September 18th 2008 - New York

Drives Six Percent Overall Decline In Image-Based Online Advertising, According To Nielsen Online

Entertainment, Automotive and Consumer Goods Advertising Show Healthy Growth

Nielsen Online, a service of the Nielsen Company, today reported that a 27 percent decline in image-based online ad spending by Financial Services companies drove a six percent year-over-year decrease in overall image-based online advertising in the first half of 2008; the number of image-based impressions decreased by nine percent during the same period.

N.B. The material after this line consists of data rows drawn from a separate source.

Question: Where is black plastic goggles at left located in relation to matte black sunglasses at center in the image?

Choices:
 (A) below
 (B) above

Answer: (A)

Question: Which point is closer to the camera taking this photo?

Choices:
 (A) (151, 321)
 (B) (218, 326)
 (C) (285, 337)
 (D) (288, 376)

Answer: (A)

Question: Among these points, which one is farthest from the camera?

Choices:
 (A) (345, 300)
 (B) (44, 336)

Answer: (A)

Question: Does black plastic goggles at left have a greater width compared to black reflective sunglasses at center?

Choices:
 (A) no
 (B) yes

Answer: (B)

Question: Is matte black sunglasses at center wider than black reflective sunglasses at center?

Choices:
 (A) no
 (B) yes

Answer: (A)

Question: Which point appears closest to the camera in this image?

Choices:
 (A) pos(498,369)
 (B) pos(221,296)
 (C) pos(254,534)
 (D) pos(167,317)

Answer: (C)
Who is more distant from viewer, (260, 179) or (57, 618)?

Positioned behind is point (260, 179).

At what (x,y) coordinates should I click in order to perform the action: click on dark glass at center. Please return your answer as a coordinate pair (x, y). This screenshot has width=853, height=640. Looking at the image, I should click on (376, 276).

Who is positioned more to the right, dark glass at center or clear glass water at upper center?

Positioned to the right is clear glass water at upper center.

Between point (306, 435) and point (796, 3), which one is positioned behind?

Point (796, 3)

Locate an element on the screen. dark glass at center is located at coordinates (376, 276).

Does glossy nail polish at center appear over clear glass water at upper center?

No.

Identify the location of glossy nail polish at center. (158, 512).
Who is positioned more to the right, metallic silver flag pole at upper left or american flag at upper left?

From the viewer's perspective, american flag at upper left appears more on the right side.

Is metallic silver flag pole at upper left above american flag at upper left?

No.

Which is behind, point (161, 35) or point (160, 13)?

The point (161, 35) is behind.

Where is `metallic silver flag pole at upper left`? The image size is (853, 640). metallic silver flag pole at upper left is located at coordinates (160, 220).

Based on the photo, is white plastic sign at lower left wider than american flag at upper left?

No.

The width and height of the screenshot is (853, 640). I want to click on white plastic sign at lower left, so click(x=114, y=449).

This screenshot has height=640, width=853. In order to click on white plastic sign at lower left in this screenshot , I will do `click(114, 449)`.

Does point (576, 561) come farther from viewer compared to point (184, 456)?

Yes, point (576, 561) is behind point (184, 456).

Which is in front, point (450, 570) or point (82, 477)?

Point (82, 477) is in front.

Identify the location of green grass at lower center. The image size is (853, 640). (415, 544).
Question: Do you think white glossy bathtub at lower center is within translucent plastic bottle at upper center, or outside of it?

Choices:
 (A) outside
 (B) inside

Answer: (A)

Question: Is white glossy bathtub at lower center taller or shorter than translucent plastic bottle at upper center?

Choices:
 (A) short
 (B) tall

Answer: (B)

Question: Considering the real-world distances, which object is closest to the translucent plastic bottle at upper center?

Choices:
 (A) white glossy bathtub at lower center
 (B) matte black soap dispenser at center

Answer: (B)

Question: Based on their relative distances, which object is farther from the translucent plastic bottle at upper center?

The Financial Services industry – consistently among the top online advertiser segments – showed estimated spending of $1.1 billion during the first two quarters compared to $1.5 billion during the same period in 2007.  Although historically a smaller advertising segment, the Public Services industry also contributed to the decrease, declining by 38 percent. A number of industries showed strong growth in online advertising, including the Entertainment industry, with spending increasing 47 percent year-over-year; the Automotive industry, with 45 percent growth; and Consumer Goods advertisers, up 32 percent compared to the same period in 2007. Spending on rich media advertising increased by 60 percent in the first half of 2008, indicating a growing adoption of these technologies in online advertising campaigns.

When including paid search figures as publicly reported by the major search providers, along with the projected growth of online video advertising, Nielsen estimated that overall online ad spending increased approximately 11 percent during the first half of 2008.

“The early 2008 decline in image-based online ad spend reflects the macro movements in the overall economy, particularly within the financial services industry,” said Jon Gibs, vice president, media analytics, Nielsen Online. “The good news is that we saw large gains from brand advertisers including Anheuser-Busch, Unilever, Toyota and General Motors, among others, which bodes well for the future. Companies are recognizing the Web’s potential to play a leading role in their broader branding efforts. Moreover, when we consider published growth figures for online video and paid search advertising, we believe overall online ad spending was up in the low double-digit range. The shift we’re seeing from display ads to rich media and text formats opens up even more creative possibilities for advertisers and should drive continued growth in the online advertising sector.”